Donner Summit Association Initiatives

The scenery is magnificent both in the close ups and the wide panoramas. Artists and photographers have been capturing the beauty ever since they were able to get here. There are world class recreation opportunities. The biological diversity (500 species of plants, 115 species of butterflies, 100+ species of birds, and dozens of species of mammals and amphibians) is amazing. And then there’s the history. Donner Summit is perhaps the most significant historical square mile in California and maybe the entire Western United States. Native Americans crossed for thousand of years leaving behind petroglyphs and grinding rocks. The first wagon train to come to California with wagons came over Donner Summit. There followed the first transcontinental railroad, the first transcontinental highway, the fist transcontinental air route, and the first transcontinental telephone line. The hard part of all the magnificence is deciding which photographs to use.


Despite the magnificence Donner Summit has been on a downhill slide for decades.

To counter the decline the Donner Summit Association has engaged in a number of initiatives to revitalize the economy. One accomplishment was the Soda Springs Area Plan that, among other things, opened up the zoning in “downtown” Soda Springs.

Then we applied to Placer County for a planning grant for a welcome monument. That was 2015. The next year we applied to Placer County for a grant to construct the monument in Nevada County. We received that grant too and were pleased that the counties worked together to allow the placement. The volunteer labor, “in-kind” contributions, and huge discounts were also gratifying. There’s still a little work to do but the monument is in place.


In 2017 we applied again to Placer County, this time for two grants. One was for a study to determine whether a visitors’ center on Donner Summit would be feasible. A visitors’ center would provide direction and information for visitors, host educational activities, provide community meeting space, and provide public rest rooms. It would be a place from which to set off on adventures and a place to come back to afterwards to look for what’s next. We received that grant and the Sierra Business Council undertook the study. A visitors’ center is feasible. It is worth noting that the Nevada County Soda Springs Area Plan identifies a visitors’ center as a critical need and Nevada County is providing the required 10% match for the Placer County grant.

The second grant was to develop a “trailhead of trailheads” on Donner Summit to end the confusion of the many official and “ad hoc” trails. The project will renovate the exterior of the shed here (above), pave the road, delineate parking, add signage, and provide information for visitors. The project is underway. The graphic below outlines the project.

Stored dataset items:
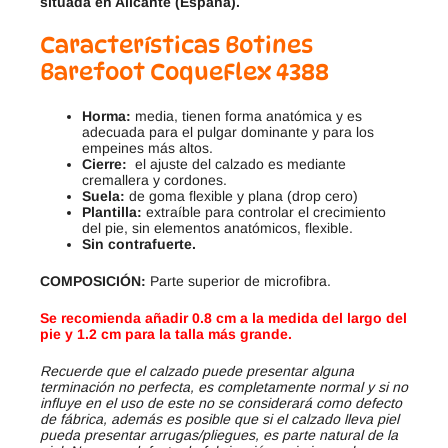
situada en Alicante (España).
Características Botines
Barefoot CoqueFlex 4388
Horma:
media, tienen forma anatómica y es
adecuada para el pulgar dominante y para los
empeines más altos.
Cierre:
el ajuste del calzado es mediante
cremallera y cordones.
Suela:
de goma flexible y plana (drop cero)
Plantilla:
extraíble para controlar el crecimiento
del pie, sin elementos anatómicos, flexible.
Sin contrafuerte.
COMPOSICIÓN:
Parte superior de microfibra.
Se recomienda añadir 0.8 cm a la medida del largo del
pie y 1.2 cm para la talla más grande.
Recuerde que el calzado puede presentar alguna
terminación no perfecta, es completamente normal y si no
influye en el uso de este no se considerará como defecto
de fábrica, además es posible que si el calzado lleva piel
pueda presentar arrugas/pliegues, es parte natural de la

--

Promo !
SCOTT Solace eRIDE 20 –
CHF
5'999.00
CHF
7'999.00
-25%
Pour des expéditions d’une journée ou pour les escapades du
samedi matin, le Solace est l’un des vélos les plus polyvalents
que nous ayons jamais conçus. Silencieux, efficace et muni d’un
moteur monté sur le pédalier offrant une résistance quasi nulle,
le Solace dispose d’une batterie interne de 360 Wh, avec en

--

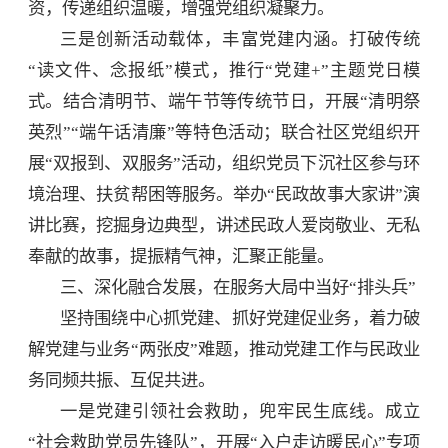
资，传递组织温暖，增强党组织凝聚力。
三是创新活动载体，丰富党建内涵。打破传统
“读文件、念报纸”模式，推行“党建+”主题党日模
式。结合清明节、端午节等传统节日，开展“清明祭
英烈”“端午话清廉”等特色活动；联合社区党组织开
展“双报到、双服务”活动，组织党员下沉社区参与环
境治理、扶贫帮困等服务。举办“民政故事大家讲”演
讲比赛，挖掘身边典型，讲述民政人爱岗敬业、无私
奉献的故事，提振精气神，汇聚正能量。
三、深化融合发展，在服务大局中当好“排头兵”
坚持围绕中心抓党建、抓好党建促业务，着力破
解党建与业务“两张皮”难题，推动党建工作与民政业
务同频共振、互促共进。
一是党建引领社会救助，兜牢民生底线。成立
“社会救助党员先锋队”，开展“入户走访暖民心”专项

Work task A
In the Donner Summit initiatives text, why is the "trailhead of trailheads" being developed? Answer in one to three sentences.
Work task B
Rewrite the paragraph of the Donner Summit initiatives text that begins "In 2017 we applied again" as a short list that keeps its main facts.
The records are separate material and are not part of the Donner Summit text.

Answer box A
The "trailhead of trailheads" is being developed to end the confusion caused by the many official and "ad hoc" trails on Donner Summit.

Answer box B
- In 2017, the association applied to Placer County for two grants, one for a study of whether a visitors' center on Donner Summit would be feasible.
- The proposed center would provide direction and information for visitors, host educational activities, offer community meeting space and public restrooms, and serve as a starting point for adventures and a place to return to afterward.
- The grant was received, and the Sierra Business Council carried out the study, which found that a visitors' center is feasible.
- The Nevada County Soda Springs Area Plan identifies a visitors' center as a critical need, and Nevada County is providing the required 10% match for the Placer County grant.